Vince, we have similar resolutions. I am an avid gardener, so summertime is major veggie time, but I need to do more in the dark and cold months, even if not from my own soil.
But I do have some suggestions, based on my own cookifying experience with vegetables:
1. Sweet potatoes and/or yams, peeled, cubed, and steamed, along with a similarly cubed apple (or pear or mango or papaya) and a bit of cinnamon. Steam for 15 minutes or so, enough to make everything soft, mash it up, and serve. It looks like baby food, and probably would make any infant happy, but it is really good, naturally sweet, and a great side dish. Plus being dead easy. We eat it a lot.
2. Try some less commonly-used things, like kohlrabi, daikon radish, bok choi, tomatillo, lotus root (the latter probably only available at Asian groceries). All of these are great in stir-fry dishes, and the lotus root, sliced and chopped into bite-sized pieces, is extraordinary. It has a light, nutty flavor, and remains wonderfully crisp when cooked.
Tomatillos also go very well on pizza, in casseroles, chopped fine in rice-pilafs, etc. And they are ridiculously cheap, even in the benighted far north where I dwell. Just peel off the husk, rinse in cold water to remove the standard stickiness, and treat them like a tomato, of which they are a close relative. But they are less sweet, with a natural saltiness that works in a lot of dishes.
3. Rutabagas. These orange relatives of the turnip are terrific in soups and roasts with beef or lamb. I crockpot such things when enough family are in town for a big meal, and rutabagas are a staple, along with potatoes, carrots and onion. Also the daikon radish, which I previously mentioned. These big white Asian radishes are now commonly available, and not expensive, yet few people seem to know how to use them. They are mild in flavor, not spicy like smaller salad radishes, and are great both sliced or cubed, raw, on a relish tray, or cooked, where they develop a wonderfully mild mellow flavor. Kohlrabi, cooked, is quite similar, and also is great as a raw snack on a relish tray.
4. Winter squashes. Aside from spaghetti squash, which is unique, quite good, but very different in cooking characteristics, most hard-shelled winter squashes I've used work about the same way. I like butternut squashes, because they have lots of edible flesh. Also the huge banana squashes, which you usually get as cut-up pieces at the grocery, because they are so damn big. But real easy to cook and make good. For a butternut, cut lengthwise in half, scoop out the seeds, put some butter, honey and cinnamon in the cavity, and bake at ~300 degrees for half an hour, contained in some bakeware to prevent fluid spillage. I haven't tried this, but you could probably cube these up much like the sweet potatoes mentioned earlier, and steam the stuff in the same manner. I think I'll give that a go sometime.

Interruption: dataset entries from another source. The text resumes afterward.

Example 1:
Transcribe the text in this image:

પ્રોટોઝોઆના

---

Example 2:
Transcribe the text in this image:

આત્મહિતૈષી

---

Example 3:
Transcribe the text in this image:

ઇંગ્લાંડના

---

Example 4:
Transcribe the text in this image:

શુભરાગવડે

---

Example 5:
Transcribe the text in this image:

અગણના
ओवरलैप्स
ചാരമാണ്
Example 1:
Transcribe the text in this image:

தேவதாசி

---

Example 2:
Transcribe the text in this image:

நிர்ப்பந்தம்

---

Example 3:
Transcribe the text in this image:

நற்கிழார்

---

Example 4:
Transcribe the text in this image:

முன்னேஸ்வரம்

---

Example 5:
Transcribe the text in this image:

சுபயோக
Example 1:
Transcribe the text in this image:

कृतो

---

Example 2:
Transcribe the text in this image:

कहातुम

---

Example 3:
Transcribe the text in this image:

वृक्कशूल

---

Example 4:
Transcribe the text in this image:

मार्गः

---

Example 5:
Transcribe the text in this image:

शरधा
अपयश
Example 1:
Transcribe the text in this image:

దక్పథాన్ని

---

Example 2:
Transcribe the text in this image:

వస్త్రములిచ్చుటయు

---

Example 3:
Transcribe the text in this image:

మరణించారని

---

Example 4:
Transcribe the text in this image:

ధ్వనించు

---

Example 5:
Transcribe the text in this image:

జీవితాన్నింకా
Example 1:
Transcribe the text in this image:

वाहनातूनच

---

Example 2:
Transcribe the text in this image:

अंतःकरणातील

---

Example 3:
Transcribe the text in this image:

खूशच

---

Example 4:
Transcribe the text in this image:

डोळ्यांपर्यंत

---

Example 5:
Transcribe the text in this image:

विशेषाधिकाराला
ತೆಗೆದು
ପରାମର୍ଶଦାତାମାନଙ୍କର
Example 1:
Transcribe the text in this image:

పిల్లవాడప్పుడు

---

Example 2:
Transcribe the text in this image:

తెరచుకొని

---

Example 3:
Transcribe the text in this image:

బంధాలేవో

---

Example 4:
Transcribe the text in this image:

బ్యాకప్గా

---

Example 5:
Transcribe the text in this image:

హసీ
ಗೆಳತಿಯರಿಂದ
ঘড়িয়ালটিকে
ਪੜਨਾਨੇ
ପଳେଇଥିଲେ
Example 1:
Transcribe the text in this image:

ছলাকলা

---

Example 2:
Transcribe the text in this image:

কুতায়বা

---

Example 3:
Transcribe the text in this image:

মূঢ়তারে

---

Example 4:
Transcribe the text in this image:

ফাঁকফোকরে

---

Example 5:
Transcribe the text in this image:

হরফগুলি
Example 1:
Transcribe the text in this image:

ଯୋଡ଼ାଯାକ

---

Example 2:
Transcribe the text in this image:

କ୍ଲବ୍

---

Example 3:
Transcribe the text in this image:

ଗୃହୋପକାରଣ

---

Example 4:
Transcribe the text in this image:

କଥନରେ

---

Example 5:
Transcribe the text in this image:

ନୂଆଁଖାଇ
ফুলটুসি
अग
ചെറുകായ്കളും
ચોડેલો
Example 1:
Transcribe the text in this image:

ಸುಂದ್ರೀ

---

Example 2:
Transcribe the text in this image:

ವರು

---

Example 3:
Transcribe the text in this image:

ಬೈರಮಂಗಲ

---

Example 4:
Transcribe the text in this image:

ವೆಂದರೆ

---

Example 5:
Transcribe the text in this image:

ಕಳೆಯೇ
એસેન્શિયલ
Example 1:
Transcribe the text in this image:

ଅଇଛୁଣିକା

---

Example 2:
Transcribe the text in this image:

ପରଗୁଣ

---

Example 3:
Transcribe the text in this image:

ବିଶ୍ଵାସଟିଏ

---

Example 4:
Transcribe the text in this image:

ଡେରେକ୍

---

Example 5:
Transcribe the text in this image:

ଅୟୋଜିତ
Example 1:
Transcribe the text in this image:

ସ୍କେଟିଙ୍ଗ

5: If you garden at all, try some leafy lettuces. There are bazillions of varieties of these things, almost never available at the major groceries, because they don't keep and travel well. But freshly-picked, they make magnificent salad stuff. Similarly mustard greens. If you've never eaten raw mustard leaves in salad or as a sandwich garnish, you've missed a real treat. Leafy greens generally don't do well in transit or storage, and need to be available fresh. Among the best also are mizuna, arugula, cilantro, chervil and dill, all very easy to grow. And, if you do garden, use radish leaves as well.